From the records that follow, copy every line that contains the word "page".

▶ **RECORDS TO PROCESS**
──────

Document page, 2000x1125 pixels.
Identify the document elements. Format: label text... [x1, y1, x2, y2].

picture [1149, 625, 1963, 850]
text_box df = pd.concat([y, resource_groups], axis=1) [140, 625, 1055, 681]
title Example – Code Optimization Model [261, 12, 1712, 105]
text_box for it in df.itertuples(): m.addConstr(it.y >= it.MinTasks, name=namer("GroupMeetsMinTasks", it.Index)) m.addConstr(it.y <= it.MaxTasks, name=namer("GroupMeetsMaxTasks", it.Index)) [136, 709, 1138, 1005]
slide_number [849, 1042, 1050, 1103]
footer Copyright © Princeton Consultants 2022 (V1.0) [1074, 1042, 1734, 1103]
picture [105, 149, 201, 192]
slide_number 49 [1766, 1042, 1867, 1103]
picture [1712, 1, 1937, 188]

──────

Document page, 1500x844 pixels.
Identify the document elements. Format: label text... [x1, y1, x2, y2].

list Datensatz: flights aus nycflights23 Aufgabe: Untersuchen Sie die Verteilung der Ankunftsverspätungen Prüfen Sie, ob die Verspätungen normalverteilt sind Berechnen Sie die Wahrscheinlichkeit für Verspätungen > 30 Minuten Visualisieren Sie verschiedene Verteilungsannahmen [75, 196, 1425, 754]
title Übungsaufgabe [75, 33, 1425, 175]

──────

▶ **SOLUTION**
Document page, 2000x1125 pixels.
Document page, 1500x844 pixels.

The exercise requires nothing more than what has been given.